A 33-year-old high school teacher in the Bronx, New York, who was organizing his classroom ahead of the start of the next school year, was reportedly hit by a stray bullet shortly before noon Wednesday.
“This blatant display of violence is both shocking and reprehensible. The NYPD immediately responded to the scene where an educator suffered non-life-threatening injuries,” the New York City Department of Education said in a statement, according to ABC News on Wednesday.
Shortly before dinner, the thirty-year-old was busy preparing his classroom on the sixth floor for the start of the school year the next day, when a stray bullet apparently passed through one of the windows, hitting him directly in the right hand, according to the American media.
No students were in the classroom or even in the school building at the time of the incident.
Fortunately, the teacher suffered only a graze wound, so he had already been released from the hospital that evening, NYPD Bronx Deputy Patrol Chief Keiyon Ramsey reportedly said.
According to him, the stray bullet was fired from a high place, a long distance from the school.
“The school was not the target,” he assured in a press briefing on Wednesday, according to ABC News.
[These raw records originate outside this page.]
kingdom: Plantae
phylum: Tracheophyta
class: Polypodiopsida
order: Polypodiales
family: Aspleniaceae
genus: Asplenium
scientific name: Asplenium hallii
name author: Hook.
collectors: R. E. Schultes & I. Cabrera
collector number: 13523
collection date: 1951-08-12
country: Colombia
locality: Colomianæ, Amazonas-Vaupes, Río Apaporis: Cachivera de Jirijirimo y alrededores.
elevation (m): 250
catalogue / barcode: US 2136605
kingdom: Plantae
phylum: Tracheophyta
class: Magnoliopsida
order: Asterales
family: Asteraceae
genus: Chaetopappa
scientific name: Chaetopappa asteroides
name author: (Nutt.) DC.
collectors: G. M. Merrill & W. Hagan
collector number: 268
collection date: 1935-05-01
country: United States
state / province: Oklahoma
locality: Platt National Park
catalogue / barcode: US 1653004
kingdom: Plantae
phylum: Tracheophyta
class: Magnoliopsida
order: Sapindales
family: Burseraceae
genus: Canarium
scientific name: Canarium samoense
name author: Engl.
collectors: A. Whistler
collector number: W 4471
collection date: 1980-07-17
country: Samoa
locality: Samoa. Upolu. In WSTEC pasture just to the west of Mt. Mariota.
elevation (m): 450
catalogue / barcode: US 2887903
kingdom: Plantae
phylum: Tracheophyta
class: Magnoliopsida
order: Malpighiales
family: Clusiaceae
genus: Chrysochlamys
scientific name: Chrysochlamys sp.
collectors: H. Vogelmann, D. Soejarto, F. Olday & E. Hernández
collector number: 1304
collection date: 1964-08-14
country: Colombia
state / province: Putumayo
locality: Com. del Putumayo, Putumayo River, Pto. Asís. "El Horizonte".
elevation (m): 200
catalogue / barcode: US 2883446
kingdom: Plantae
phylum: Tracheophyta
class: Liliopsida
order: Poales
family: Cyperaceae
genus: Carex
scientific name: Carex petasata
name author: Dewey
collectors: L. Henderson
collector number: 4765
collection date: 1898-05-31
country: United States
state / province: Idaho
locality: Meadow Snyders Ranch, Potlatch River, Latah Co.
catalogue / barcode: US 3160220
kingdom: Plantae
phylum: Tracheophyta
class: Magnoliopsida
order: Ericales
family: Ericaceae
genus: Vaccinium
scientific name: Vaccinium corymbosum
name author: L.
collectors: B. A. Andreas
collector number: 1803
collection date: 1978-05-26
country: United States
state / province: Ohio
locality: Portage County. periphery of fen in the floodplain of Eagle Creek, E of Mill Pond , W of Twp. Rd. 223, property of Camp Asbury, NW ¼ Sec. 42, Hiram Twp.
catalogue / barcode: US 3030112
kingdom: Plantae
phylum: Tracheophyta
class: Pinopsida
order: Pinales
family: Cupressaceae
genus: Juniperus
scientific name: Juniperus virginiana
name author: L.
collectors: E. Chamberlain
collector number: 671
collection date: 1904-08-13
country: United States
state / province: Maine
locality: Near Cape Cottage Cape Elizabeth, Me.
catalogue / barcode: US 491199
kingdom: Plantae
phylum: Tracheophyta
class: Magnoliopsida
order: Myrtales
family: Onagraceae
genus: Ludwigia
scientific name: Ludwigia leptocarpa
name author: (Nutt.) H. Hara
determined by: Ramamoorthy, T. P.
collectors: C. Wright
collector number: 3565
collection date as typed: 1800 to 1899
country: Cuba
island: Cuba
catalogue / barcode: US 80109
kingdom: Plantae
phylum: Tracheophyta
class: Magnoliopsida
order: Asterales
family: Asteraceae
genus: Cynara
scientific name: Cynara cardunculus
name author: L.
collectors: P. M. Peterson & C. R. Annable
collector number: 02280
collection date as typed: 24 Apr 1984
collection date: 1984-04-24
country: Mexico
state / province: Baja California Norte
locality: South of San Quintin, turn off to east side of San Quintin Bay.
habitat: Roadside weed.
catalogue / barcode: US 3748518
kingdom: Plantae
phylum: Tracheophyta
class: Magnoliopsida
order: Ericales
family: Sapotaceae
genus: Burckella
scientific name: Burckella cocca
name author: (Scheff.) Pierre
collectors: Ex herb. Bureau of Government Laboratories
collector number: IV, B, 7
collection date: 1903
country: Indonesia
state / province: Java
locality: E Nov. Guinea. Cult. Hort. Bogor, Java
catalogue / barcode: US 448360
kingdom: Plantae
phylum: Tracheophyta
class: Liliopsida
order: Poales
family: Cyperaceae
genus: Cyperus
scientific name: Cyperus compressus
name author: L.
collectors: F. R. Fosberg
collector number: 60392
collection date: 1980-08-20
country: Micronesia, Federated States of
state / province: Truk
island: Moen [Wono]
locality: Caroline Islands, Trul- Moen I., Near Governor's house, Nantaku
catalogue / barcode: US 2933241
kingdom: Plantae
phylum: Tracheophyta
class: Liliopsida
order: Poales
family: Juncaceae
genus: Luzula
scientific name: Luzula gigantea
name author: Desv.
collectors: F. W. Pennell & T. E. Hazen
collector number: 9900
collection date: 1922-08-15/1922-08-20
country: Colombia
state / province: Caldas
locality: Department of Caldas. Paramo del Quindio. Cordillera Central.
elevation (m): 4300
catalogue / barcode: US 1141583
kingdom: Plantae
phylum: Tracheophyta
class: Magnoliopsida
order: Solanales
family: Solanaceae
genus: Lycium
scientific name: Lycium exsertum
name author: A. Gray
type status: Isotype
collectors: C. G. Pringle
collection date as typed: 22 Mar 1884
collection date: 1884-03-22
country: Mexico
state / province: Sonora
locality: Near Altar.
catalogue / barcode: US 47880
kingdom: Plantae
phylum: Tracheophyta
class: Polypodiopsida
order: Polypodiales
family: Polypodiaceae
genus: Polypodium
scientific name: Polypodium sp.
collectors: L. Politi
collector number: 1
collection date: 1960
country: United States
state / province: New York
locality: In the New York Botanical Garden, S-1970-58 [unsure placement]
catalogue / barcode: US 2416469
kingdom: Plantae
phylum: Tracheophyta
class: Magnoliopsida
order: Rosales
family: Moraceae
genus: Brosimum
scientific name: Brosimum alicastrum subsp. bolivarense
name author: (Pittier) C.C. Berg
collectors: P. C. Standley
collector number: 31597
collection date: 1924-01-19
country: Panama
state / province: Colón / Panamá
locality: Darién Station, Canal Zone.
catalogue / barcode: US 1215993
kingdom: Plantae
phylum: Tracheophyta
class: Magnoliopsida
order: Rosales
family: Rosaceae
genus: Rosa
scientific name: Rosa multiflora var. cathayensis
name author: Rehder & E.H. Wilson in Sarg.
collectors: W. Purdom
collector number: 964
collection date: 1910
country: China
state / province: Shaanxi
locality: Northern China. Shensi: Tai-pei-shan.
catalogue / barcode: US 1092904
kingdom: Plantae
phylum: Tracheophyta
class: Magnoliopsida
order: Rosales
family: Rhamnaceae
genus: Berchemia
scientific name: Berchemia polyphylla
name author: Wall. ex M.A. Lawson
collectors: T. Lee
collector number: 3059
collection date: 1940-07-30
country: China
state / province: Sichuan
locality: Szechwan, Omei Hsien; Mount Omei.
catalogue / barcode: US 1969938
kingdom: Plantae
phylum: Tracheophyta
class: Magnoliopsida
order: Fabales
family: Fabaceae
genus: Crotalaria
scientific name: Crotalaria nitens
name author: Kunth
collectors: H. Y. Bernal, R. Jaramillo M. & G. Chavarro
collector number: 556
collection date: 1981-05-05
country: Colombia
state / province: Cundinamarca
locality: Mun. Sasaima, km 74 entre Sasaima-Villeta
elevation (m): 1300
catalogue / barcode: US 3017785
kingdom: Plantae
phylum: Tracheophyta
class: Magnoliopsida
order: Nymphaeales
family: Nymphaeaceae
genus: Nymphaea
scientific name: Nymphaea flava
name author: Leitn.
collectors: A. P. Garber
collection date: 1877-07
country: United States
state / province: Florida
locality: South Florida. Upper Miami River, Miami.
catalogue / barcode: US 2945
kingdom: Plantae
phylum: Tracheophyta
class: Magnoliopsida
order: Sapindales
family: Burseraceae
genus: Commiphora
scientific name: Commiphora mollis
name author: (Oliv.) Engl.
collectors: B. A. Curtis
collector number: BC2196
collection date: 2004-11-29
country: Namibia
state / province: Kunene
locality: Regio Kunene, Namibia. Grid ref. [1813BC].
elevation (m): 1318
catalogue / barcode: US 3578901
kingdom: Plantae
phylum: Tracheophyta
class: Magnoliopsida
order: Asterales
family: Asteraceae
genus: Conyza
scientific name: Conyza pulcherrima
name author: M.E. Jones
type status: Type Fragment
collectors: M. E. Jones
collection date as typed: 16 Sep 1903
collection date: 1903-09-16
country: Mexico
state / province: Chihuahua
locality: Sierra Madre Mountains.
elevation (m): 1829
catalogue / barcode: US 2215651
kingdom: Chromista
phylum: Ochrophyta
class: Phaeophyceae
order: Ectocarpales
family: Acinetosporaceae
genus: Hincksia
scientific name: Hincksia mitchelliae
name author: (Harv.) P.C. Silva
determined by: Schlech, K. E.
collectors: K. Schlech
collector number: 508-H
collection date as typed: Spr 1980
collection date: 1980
An investigation is underway to try to determine where the bullet was fired, Deputy Chief Louis Deceglie of the NYPD’s Bronx detective bureau said.
“We are currently searching all the roofs in the vicinity, looking for ballistic and video evidence,” he added, according to the American media.
Out of an “abundance of caution,” additional school security officers and middle school police officers were sent to the scene for the first day of school Thursday, Ramsey said.